Saturday, 20 May 2023

 

The Man From London, Georges Simenon



I found this book difficult to enjoy initially because none of the main characters is likeable. It's a seedy world where nobody is really bothered about anyone else except when they can get something out of them or are professionally required to be involved.

The central character, Maloin, manifests this malaise. He’s domineering, angry and sullen with his family, bored with the colleagues from whom he pilfers brandy, unfaithful to his wife with Camelia, the town prostitute, and sees the murder to which he is an eye-witness as an opportunity for personal gain. Sleazy.

The atmosphere of a sea port in winter with its highly mechanised routines and its cold and foggy inhospitability is well caught. The ancestor perhaps of so many police procedurals on TV, where a bleak background seems to be an essential contrast to the cosiness of say the drawing room thrillers of Agatha Christie?
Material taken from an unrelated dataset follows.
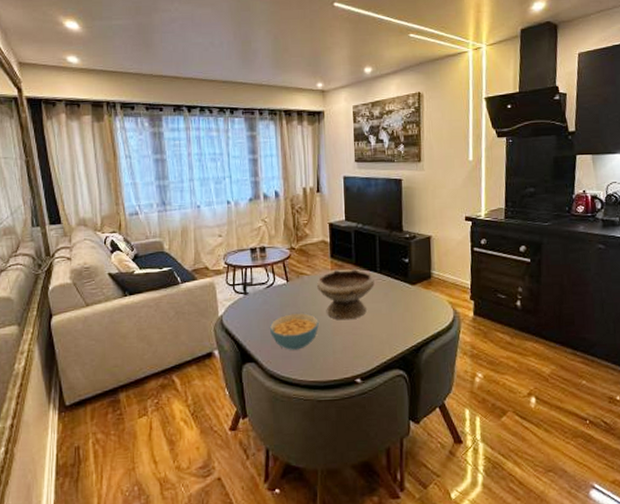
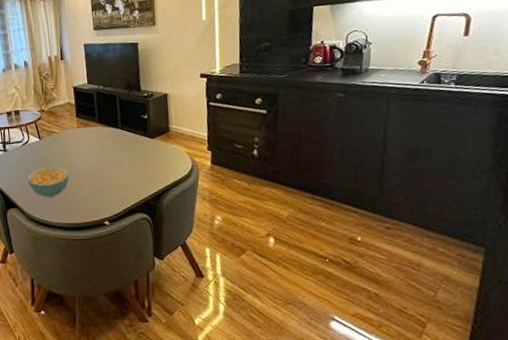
bowl: present [317,268,374,321] -> none [66,126,117,172]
Nobody communicates in this place – not really. Yes they go through the motions: “How are you today?” “Fine,” or “Morning Louis” - “Morning Baptiste” but these are reflexes. Nobody is really connected to anybody else. Even the most intimate relationships, husband and wife, parent and child, are so deeply imbued with boredom and resentment that they hardly look at each other. The failures of communication between English and French characters arising from the lack of a common language underscore this universal failure to communicate one’s own personal being. It’s just as bad in England: Brown has been deceiving his wife and children about his true lifestyle for years.

The interaction between Maloin and Brown is oddly like an inverted love story. They become intrigued by each other, wonder what each other is thinking, are on constant look out for each other, study each other’s faces and expressions, speculating what the other is really like – except that they are fact falling in enmity, not love. In the climactic scene in Maloin’s boatshed they grapple face to face and body to body but of course with all its physicality it is a deadly fight, not a tryst.

Yet Maloin actually wanted to come to the boatshed in peace. He had compassion, it would seem, strangely enough in the emotional desert of this book, on Brown, who has been locked into the shed for some time without food or warmth.

This scene is a dreadful parody of true communication. Maloin cannot be completely sure that Brown is in there – he might have broken out somehow in the long time available to him – but he decides to reach out to him anyway. He’s brought sausage, pate and sardines for a man he knows to be starving. Almost desperately, Maloin cajoles, entreats and threatens in order to persuade this Brown that he can’t be sure is there to show himself and take the food he needs. All the time, Brown is standing in the shadows behind him, waiting to strike him with a metal hook and kill him if he can.

But of course it is Maloin who ends up killing Brown, in self defence. He is almost apologetic about this, especially with Mrs Brown, who comes with the Scotland Yard detective inspector to view the body. Characteristically he cannot communicate any of his feelings to her because he knows no English and she no French.

Maloin’s attitude during the coda of the story in which he is in custody, charged and sentenced is extraordinary. He has no wish to explain or justify himself even though a plea of self-defence is ready to hand. He is contemptuous of the process and the people involved in it. He seems to feel that he has gained something from his experiences that they cannot understand or participate in, and which is incommunicable to them.

Could it be that his compassion for Brown and his attempt to reach out to him as a fellow human being, even though violently rebuffed, has taken Malois to a new level of being? That he feels authenticated by his own compassionate act in a way that he never could by the life of surliness, routine and self-serving that he has settled into?

And so a familiar landscape starts to loom out of the Dieppe fog. Aren’t we in the land of the French existentialist novel? Isn’t this rather like L’Étranger, where Camus’ anti-hero finds he has killed someone without really wanting to or knowing why or how? Where people live a drifting, inconsequential and purposeless life, unless they can find some action that will raise them into actual personhood? Isn’t this what Malois has done, however feebly he is able to articulate it, in The Man from London? And isn’t it an interesting departure from Camus’ world that the act which validates Malois’ humanity is an act of compassion?

With thanks to Dorking u3a readers' club.